What is the highest song you ever sang? So far the highest song I have sung so far is a German Mozart Aria called "Durch ZartlichKiet und Schmeicheln," from the opera, "Die Entfuhrung Aus Dem Serail," I left a coulple of those umlot's out of the words lol(I don't know how too put them in ::. This song has 3 high A's in a row without any breathing  :blink:  . I get a headache from singing it! :lol: joking.
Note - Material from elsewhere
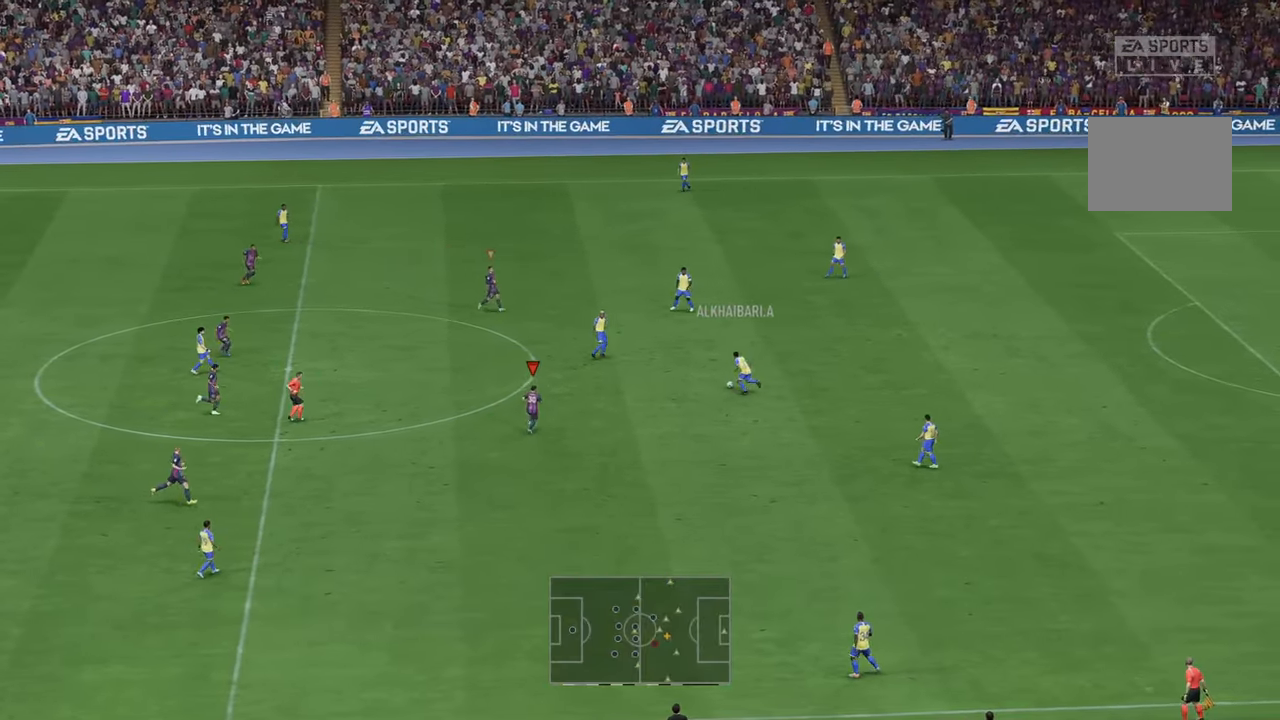
{"buttons": ["R2"], "left_stick": "up", "right_stick": "center", "events": [[117, "left_stick", "center"], [333, "left_stick", "up"]]}
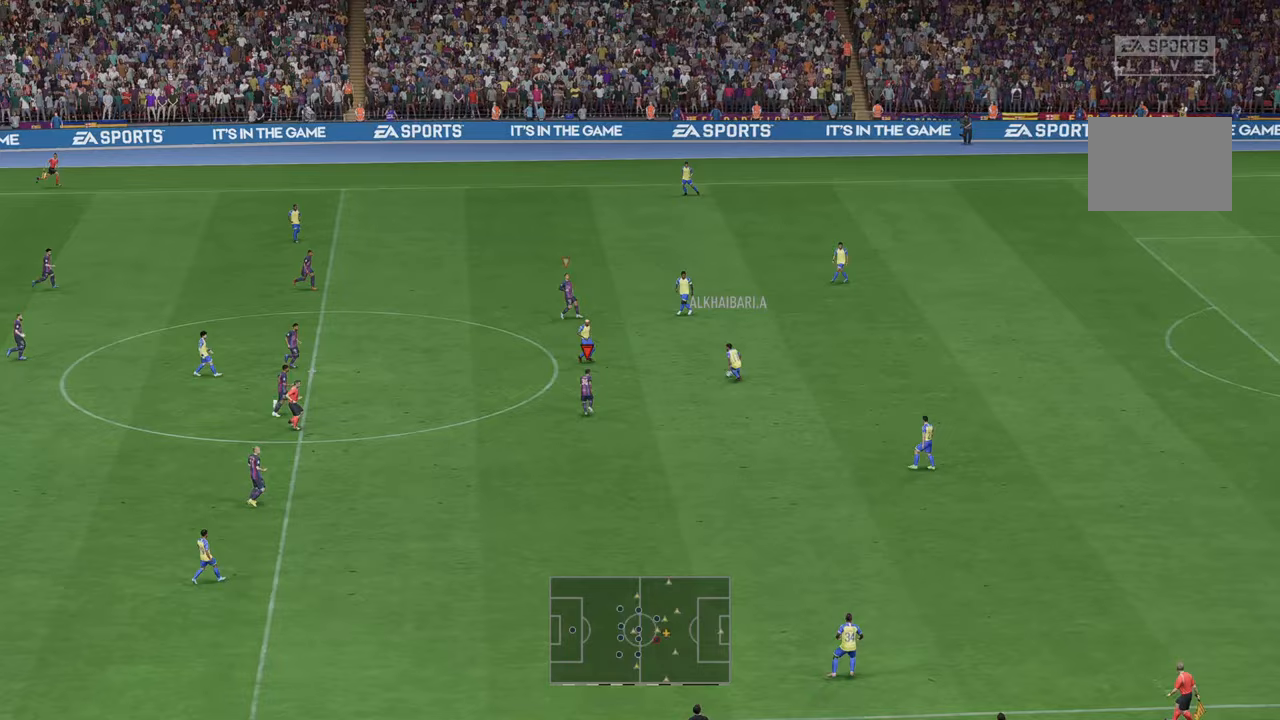
{"buttons": ["R2"], "left_stick": "center", "right_stick": "center", "events": [[467, "left_stick", "center"]]}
What high songs have you sang...or if you sing at all...? In the shower...car....in your room with your stuffed animals  .


----------



## oistrach13 (Jul 14, 2004)

the highest I've gone,

that would be in the shower, I have a horrible high register, if I keep singing up, my throat hurts, I have probably only reached the F or G in a tenors mid register, or something like that (not suggesting that it was actually in tune  )


----------



## Daniel (Jul 11, 2004)

This shower singing seems to be our all hobby


----------



## oistrach13 (Jul 14, 2004)

LOOOOOOOOOOOOOOOL :lol: 

its because the shower resonance amplifies your voice, and you actually sound that your voice is strong (for a change).


----------



## Daniel (Jul 11, 2004)

...and you feel alone, noone who can stop you :lol:.


----------



## oistrach13 (Jul 14, 2004)

lol :lol: , yes, and that


----------



## godzillaviolist (Jan 21, 2005)

*shower singinging*

Bathtubs work too... it's the shape; it's like an opera house beneath your feet!
My high notes are quite low... only about a d above middle c. I'm a bass though, not a soprano  . I'm more proud of my low notes; the d below the bass clef is my lowest.


----------



## LiLi (Aug 19, 2005)

yay singing in the shower! 
lol I usually sing Soprano II in choir, but I went to a music camp last summer and we sang "Make Our Garden Grow" from Candide, 8 parts, Soprano I's up to a high C. I dont know the correct way to notate it, but 2 octaves above middle C. It was not pretty. I tried it a few times. there were a few people who, shall we say, weren't very educated about the right way of singing a note like that, it got very screechy lol.


----------



## Edward Elgar (Mar 22, 2006)

I have an arrangement of Danny Boy that goes quite high!


----------



## edders05 (Mar 7, 2006)

I am a difficult one; although my voice is technically broken (or at least pretty much - I can sing the G on the bottom stave of the Bass Clef) I can still get the high notes, and the Miserere top C is attained with ease...an E 2 notes above that is probably my limit.


----------



## MelodicDreamer (May 24, 2006)

I used to be a soprano, but I am gradually turning into Soprano II. I can still sing pretty high though, the highest i have ever had to sing in public by myself is top A, the highest in a choir is top G (I think).


----------